Chitra, a former colleague of my husband and her friend Indira drove to the nearest highway and distributed well thought out food packets, food that quenches thirst and survives the heat. They continue to help the migrant workers figure out logistics to go back to their villages. Bindu is feeding five stranded families near her home since the lock down. Divya a women restaurateur is distributing cooked food.

Ipsita, a friend’s friend is coordinating food at Medchal, the exit point migrant workers. Manshi is participating in a chain fasting to register her protest against the injustice of all that is going on.

My friends Sudha, Pavithra, Switha, and their teams who work with artisans in villages have distributed dry ration and driving campaigns to clear the piled up stocks as all exhibitions are cancelled and the artisans have nowhere to sell their products. Ambika Devi a Madhubani artist paints inside her house a depiction of lock down and stay home. DSS, an organisation working in rural Odisha is training adolescent girls in spreading awareness on the virus and the need to maintain hygiene.

A friend who has a garden says men in the neighbourhood are coming and working in her garden, raking, and digging, things they have never done before! Young teenage girls in my neighbourhood are giving cycling lessons to other small children. I see new friendships, offers to bring things when neighbour is walking to the nearby store, exchange of fruits and vegetables. A new kind of looking out for each other.

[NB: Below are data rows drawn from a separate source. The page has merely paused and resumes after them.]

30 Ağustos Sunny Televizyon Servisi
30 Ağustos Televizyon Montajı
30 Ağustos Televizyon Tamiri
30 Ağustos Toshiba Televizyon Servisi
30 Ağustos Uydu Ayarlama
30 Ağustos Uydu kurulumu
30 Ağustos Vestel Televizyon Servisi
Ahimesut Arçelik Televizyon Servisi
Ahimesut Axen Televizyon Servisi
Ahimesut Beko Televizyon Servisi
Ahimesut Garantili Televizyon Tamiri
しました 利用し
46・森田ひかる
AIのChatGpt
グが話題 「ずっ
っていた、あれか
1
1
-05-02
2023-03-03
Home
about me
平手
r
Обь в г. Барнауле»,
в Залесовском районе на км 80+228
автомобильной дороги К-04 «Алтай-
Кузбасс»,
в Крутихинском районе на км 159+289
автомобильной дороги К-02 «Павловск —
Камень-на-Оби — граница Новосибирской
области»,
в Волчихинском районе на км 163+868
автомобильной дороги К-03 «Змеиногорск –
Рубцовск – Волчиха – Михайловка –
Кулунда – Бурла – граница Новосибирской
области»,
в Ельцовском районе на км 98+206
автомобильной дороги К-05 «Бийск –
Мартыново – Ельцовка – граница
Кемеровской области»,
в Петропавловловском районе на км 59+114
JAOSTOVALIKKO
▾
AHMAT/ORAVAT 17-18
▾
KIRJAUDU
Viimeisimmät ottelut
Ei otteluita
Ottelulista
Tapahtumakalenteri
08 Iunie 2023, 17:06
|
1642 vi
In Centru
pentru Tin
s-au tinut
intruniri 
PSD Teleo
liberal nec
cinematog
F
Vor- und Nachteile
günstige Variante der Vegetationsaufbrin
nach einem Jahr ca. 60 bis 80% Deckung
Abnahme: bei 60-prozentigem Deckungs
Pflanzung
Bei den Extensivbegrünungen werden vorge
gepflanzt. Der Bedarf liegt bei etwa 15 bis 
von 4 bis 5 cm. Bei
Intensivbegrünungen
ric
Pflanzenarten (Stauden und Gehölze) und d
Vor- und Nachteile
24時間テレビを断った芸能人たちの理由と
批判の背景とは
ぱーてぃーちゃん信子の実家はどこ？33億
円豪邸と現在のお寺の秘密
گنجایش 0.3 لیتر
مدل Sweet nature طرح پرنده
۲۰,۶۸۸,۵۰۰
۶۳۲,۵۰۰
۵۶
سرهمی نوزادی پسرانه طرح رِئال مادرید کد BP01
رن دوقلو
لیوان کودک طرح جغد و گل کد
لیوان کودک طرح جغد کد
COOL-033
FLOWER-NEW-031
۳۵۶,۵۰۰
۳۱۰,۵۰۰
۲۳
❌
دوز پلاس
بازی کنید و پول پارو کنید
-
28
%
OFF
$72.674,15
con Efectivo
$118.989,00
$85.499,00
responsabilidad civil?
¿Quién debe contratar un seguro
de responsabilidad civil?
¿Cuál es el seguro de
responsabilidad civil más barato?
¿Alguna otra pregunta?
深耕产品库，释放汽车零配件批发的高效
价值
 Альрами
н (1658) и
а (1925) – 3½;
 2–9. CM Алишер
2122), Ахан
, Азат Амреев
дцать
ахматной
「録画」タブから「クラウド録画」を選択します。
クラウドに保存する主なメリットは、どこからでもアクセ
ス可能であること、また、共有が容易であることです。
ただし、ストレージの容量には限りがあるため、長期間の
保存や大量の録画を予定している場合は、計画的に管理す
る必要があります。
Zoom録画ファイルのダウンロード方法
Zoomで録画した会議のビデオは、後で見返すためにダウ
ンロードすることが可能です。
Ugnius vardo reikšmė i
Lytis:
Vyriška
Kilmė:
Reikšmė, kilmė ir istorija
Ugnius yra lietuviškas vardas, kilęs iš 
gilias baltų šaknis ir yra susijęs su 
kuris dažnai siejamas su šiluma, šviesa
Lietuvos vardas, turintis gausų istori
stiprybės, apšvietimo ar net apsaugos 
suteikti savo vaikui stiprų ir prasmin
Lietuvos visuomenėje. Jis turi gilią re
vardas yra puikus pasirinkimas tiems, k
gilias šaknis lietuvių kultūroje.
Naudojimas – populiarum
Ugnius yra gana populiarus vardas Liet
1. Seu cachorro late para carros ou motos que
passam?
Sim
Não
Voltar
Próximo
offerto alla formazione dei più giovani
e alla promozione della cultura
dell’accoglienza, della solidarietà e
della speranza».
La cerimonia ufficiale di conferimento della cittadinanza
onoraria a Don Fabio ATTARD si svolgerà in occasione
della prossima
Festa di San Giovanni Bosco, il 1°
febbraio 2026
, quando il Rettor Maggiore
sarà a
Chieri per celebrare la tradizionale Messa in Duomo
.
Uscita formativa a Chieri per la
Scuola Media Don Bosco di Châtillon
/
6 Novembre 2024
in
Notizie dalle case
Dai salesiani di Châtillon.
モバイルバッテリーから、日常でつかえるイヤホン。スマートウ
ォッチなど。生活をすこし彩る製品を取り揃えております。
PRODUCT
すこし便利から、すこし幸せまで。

I feel my spirit rise. These are all ordinary people rising to the crises and helping others cope. This time of shared uncertainty has brought about a shared camaraderie.

May be we will go back to the same. May be we won’t. May be Nature would not let us go back to the endless frenzy of unending chase.

In reading and writing about these courageous women with souls full of love, care and compassion, I am choosing their kindness and courage to guide me out of this pandemic and for the rest of my life.